Sikh Nation’s annual blood drive aims to keep alive memory of innocent Sikhs murdered in India

 INDIA: Surrey – Members of the world-wide renowned and internationally acclaimed Sikh Nation, which began a revolutionary movement of remembering the over 30,000 Sikhs murdered in 1984 in India by donating blood in the month of November, gathered in Surrey this week to apprise the local media of this year’s drive that has collected drum loads of blood and saves the lives of over 67,000 people so far.

The campaign began in November 1999 when local volunteers such as Sunil Kumar, developer Charanjit Singh Matharu, Dr. Barjinder Singh and hundreds of like-minded individuals decided that the best way to commemorate the memory of the victims of 1984 Sikh Genocide was to remember them by donating the most important thing that runs in every living being’s veins – BLOOD!

And thus Sikh Nation (Sikh Quom) was born with a simple message and revolutionary purpose to save lives by donating blood in the memory of those who lost their lives at the hands of unjust and oppressive regime. Their humble request to all justice and peace loving people of the world is to become a part of their humanitarian campaign, which aims to address human right violations.

_Problems and tasks:_
(1) According to the article on Sikh Nation's blood drive, in what month and year did the campaign begin?
(2) Pick up the article on Sikh Nation's blood drive after its final sentence and keep writing it.
The records after this point aren't needed for anything here.

_Entries provided:_
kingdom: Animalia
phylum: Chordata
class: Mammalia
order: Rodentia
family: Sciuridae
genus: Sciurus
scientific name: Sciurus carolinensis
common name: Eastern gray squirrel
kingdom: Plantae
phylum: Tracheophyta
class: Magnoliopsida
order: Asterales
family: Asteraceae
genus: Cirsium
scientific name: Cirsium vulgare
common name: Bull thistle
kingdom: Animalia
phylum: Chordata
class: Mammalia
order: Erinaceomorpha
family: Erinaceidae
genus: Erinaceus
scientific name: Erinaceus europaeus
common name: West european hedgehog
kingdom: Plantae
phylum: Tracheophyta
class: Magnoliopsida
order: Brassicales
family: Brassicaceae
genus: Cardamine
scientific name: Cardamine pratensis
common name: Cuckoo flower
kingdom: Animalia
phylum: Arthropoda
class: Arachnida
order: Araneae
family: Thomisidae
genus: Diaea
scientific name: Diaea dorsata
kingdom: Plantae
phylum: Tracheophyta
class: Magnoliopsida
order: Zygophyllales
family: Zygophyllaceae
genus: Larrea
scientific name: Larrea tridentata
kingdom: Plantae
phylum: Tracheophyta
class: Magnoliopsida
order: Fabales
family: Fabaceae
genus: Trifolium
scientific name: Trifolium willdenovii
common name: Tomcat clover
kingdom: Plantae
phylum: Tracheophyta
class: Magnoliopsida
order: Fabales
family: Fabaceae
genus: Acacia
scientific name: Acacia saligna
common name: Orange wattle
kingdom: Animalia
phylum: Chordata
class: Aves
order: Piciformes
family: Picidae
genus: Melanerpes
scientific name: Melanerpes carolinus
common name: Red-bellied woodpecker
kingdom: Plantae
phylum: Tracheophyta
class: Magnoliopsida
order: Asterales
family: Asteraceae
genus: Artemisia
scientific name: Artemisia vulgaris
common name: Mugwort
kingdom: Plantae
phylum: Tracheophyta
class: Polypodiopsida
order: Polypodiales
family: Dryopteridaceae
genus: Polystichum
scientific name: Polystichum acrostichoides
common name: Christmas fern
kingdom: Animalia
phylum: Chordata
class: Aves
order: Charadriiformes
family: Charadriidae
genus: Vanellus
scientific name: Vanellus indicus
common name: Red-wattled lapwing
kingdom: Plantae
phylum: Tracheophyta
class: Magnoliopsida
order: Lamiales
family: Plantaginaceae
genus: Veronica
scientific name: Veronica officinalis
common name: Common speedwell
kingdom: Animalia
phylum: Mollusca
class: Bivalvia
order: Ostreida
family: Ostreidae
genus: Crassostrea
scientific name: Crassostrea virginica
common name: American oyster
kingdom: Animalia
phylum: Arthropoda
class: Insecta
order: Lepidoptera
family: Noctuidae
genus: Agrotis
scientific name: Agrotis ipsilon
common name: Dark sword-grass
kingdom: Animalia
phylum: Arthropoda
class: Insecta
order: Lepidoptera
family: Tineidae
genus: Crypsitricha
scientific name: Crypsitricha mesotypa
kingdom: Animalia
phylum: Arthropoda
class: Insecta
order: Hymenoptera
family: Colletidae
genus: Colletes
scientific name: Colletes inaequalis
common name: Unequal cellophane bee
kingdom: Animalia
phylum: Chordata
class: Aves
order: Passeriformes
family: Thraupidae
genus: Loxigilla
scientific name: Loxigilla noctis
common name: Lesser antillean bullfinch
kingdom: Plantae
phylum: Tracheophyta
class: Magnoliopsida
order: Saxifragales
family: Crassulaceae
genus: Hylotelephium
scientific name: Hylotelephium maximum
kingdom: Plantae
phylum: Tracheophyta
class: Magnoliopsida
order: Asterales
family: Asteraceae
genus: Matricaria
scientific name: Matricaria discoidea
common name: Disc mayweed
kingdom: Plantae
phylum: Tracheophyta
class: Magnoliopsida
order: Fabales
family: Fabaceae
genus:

_Results for each task:_
(1) November 1999

(2)
While I have named three individuals above as volunteers but they would not be happy with their names being mentioned and would insist that I don’t use any names as Sikh Nation encompasses everyone and does not have a single face or leader to spoil its worthy purpose, which is that it belongs to everyone and everyone can do their part to make the world a better place. They say the powers with the Genocidal Mindset, like the India of 1984, must be challenged by positive contribution to humanity.

This is how Sikh Nation describes itself on its webiste – “The Sikh Nation recognizes the equality of all human beings; and it rejects the concepts of idolatry, ritualism, caste system and asceticism. The founder of the Sikh faith, Guru Nanak Dev challenged the centuries old status quo of the Brahmin dominated social structure. By raising his voice against the injustice, Guru Nanak helped release the common man from the clutches of the Brahmins. He brought the downtrodden out of their misery and showed them the path to enlightenment. Eventually, Guru Gobind Singh sounded the death knell of the caste and class system when he baptized his five beloved ones from the same bowl and then sipped Amrit from the same bowl himself. In a revolutionary manner he thus transformed the docile populace to a freedom-loving nation ‘The Sikh Nation’.”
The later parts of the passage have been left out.